Tod Beardsley, Metasploit engineering manager at Boston-based Rapid7, said the patch appears to be effective at fixing the errors. Researchers reverse engineering the update say there may be additional fixes not outlined in the patch, he said.

"Going from public disclosure at the beginning of the week to having a patch from Oracle on Thursday is lightning quick," Beardsley said. "This may indicate a change from Oracle in that they may be more flexible at releases or it may indicate that their QA process is more mature."

In comparison, last year when Metasploit developers added the “Rhino exploit” module, it took Oracle six or more weeks before patch was released, Beardsley said.

Security researchers at Miami-based Immunity Inc. said the Oracle update may have patched as many as four Java vulnerabilities

"The update also patched at least two other vulnerabilities that were basically the same but related to constructors and fields and allowed an attacker to get any public constructor or any public field via reflection bypassing security checks," according to Immunity. "These two 'new' vulnerabilities patched combined with the MethodFinder weakness could allow you to bypass the Sandbox and obtain full execution on Linux, Windows and MacOSX."
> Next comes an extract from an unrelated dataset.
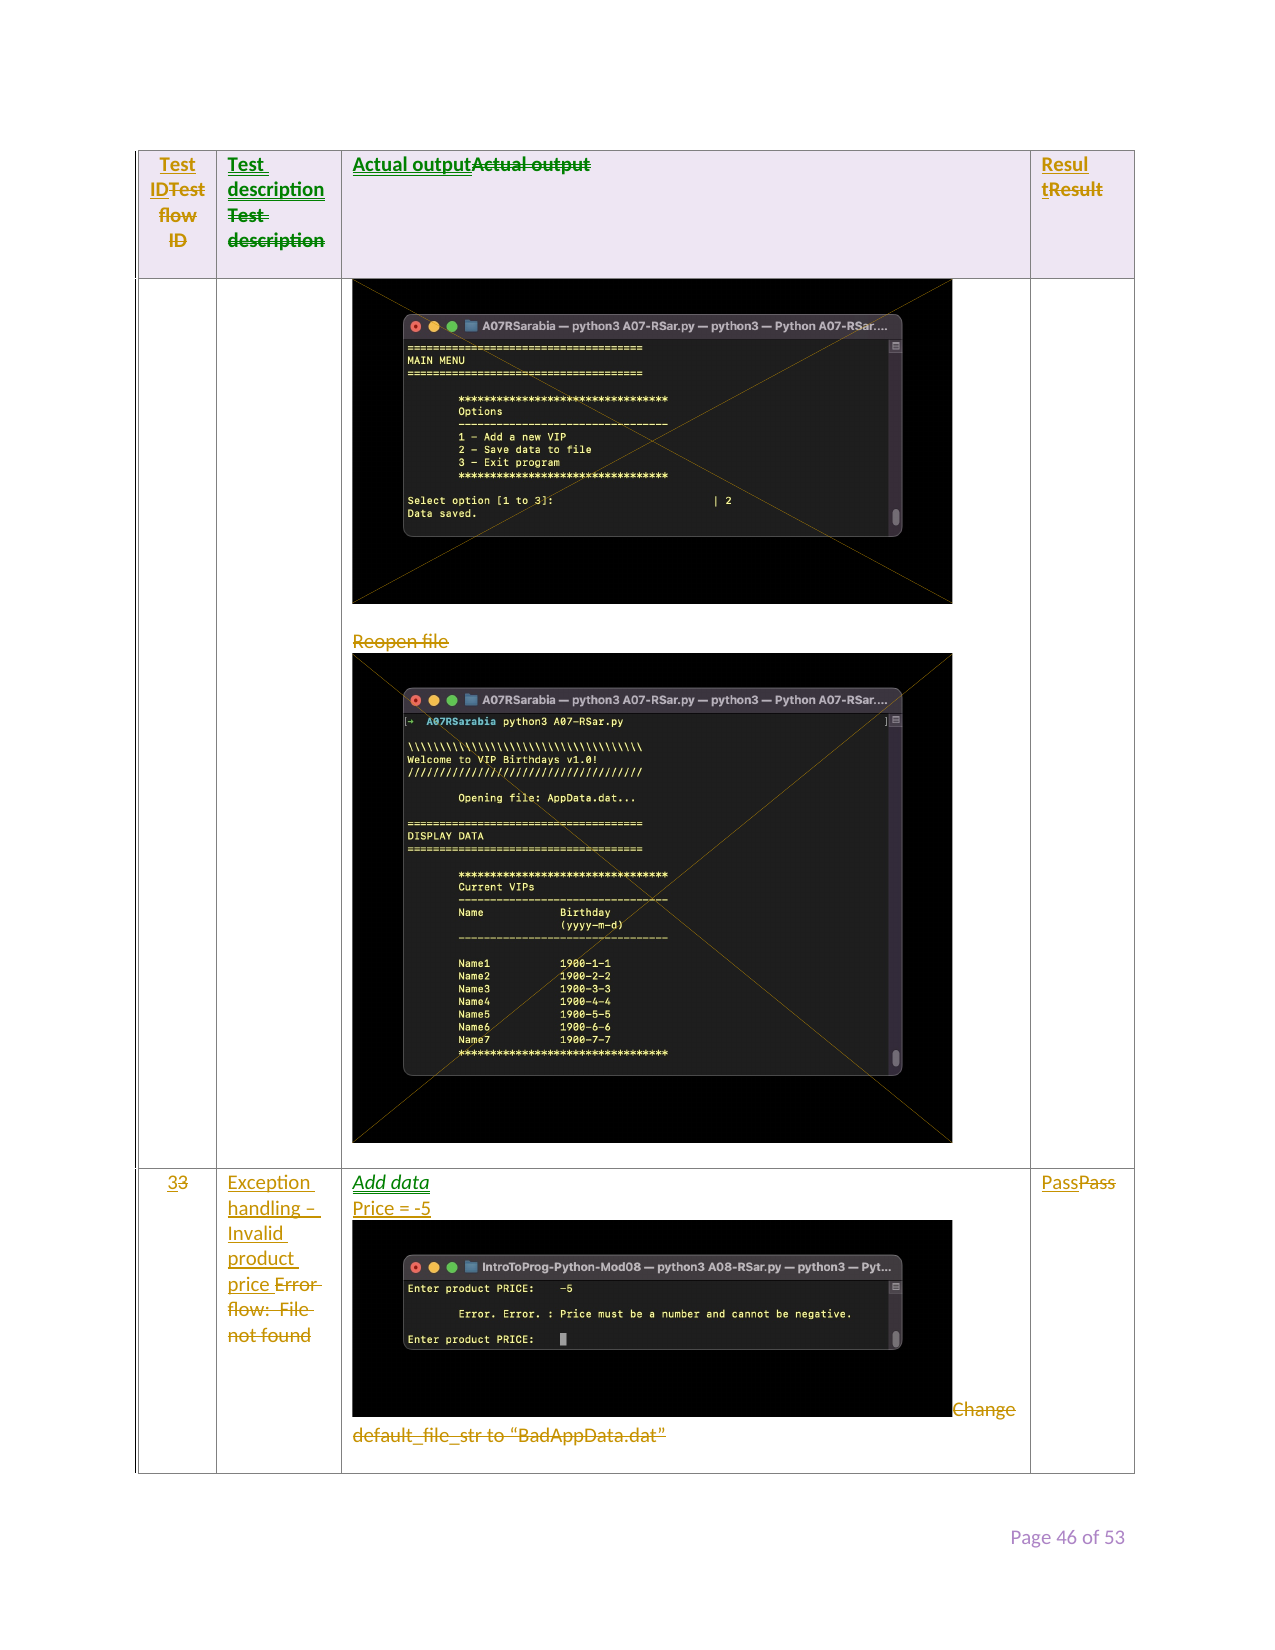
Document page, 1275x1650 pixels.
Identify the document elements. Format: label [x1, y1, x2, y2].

A module targeting the Java flaws was also added to the Metasploit penetration testing tool earlier this week, making the code more publicly available. The cybercriminals behind the Black Hole exploit kit have also reportedly added the Java zero-days to the attack toolkit's arsenal. Security researchers at San Diego-based Websense confirmed the addition to Black Hole, releasing details in a blog entry on Wednesday.

Oracle remained tight-lipped throughout the week and did not publicly acknowledge the zero-day vulnerabilities. The Redwood Shores, Calif.-based security vendor did not respond to a request for an interview.

The attacks targeting the flaws have prompted experts to call on enterprise IT teams to restrict use of Java on endpoint desktops. Symantec on Thursday announced that its research team has detected the use of the Java zero-day exploits by the gang behind the Nitro Attacks targeting chemical companies.

"We can confirm that some of the attackers behind this round of attacks are actually the Nitro gang," Symantec said in its blog post outlining its findings.

Rather than an email attachment, the attackers are hosting the exploits on websites, luring victims into clicking a link to the malicious Web page.

"It is likely that the attackers are sending targeted users emails containing a link to the malicious jar file," Symantec said. "The Nitro attackers appear to be continuing with their previous campaign."